**Exercise instructions**
You are asked to repeat the listing word for word and to leave out its pictures.

**Dataset records**
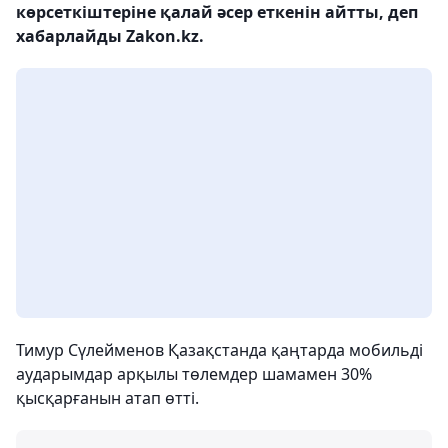
көрсеткіштеріне қалай әсер еткенін айтты, деп
хабарлайды Zakon.kz.
Тимур Сүлейменов Қазақстанда қаңтарда мобильді
аударымдар арқылы төлемдер шамамен 30%
қысқарғанын атап өтті.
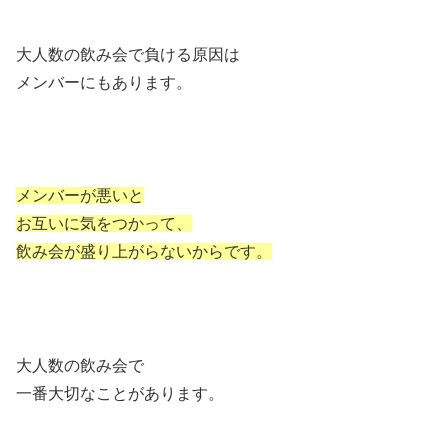
大人数の飲み会で負ける原因は
メンバーにもあります。
メンバーが悪いと
お互いに気をつかって、
飲み会が盛り上がらないからです。
大人数の飲み会で
一番大切なことがあります。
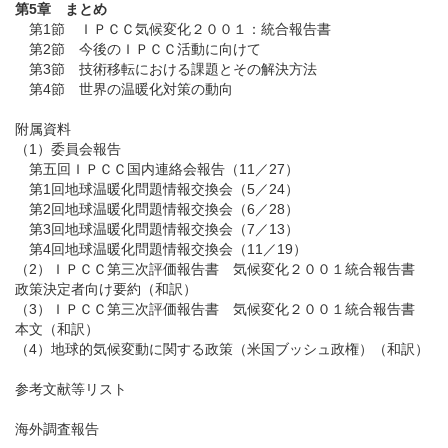
第5章 まとめ
第1節
ＩＰＣＣ気候変化２００１：統合報告書
第2節
今後のＩＰＣＣ活動に向けて
第3節
技術移転における課題とその解決方法
第4節
世界の温暖化対策の動向
附属資料
（1）委員会報告
第五回ＩＰＣＣ国内連絡会報告（11／27）
第1回地球温暖化問題情報交換会（5／24）
第2回地球温暖化問題情報交換会（6／28）
第3回地球温暖化問題情報交換会（7／13）
第4回地球温暖化問題情報交換会（11／19）
（2）ＩＰＣＣ第三次評価報告書 気候変化２００１統合報告書
政策決定者向け要約（和訳）
（3）ＩＰＣＣ第三次評価報告書 気候変化２００１統合報告書
本文（和訳）
（4）地球的気候変動に関する政策（米国ブッシュ政権）（和訳）
参考文献等リスト
海外調査報告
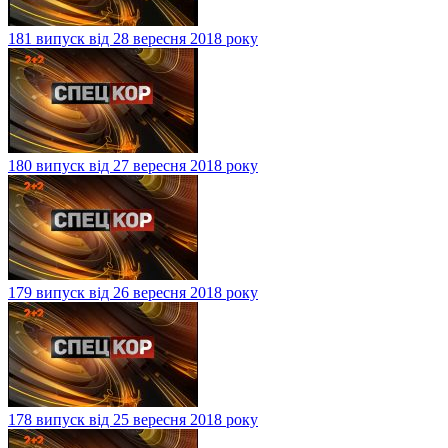
181 випуск від 28 вересня 2018 року
180 випуск від 27 вересня 2018 року
179 випуск від 26 вересня 2018 року
178 випуск від 25 вересня 2018 року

**Answer area**
көрсеткіштеріне қалай әсер еткенін айтты, деп
хабарлайды Zakon.kz.
Тимур Сүлейменов Қазақстанда қаңтарда мобильді
аударымдар арқылы төлемдер шамамен 30%
қысқарғанын атап өтті.
大人数の飲み会で負ける原因は
メンバーにもあります。
メンバーが悪いと
お互いに気をつかって、
飲み会が盛り上がらないからです。
大人数の飲み会で
一番大切なことがあります。
第5章 まとめ
第1節
ＩＰＣＣ気候変化２００１：統合報告書
第2節
今後のＩＰＣＣ活動に向けて
第3節
技術移転における課題とその解決方法
第4節
世界の温暖化対策の動向
附属資料
（1）委員会報告
第五回ＩＰＣＣ国内連絡会報告（11／27）
第1回地球温暖化問題情報交換会（5／24）
第2回地球温暖化問題情報交換会（6／28）
第3回地球温暖化問題情報交換会（7／13）
第4回地球温暖化問題情報交換会（11／19）
（2）ＩＰＣＣ第三次評価報告書 気候変化２００１統合報告書
政策決定者向け要約（和訳）
（3）ＩＰＣＣ第三次評価報告書 気候変化２００１統合報告書
本文（和訳）
（4）地球的気候変動に関する政策（米国ブッシュ政権）（和訳）
参考文献等リスト
海外調査報告
181 випуск від 28 вересня 2018 року
180 випуск від 27 вересня 2018 року
179 випуск від 26 вересня 2018 року
178 випуск від 25 вересня 2018 року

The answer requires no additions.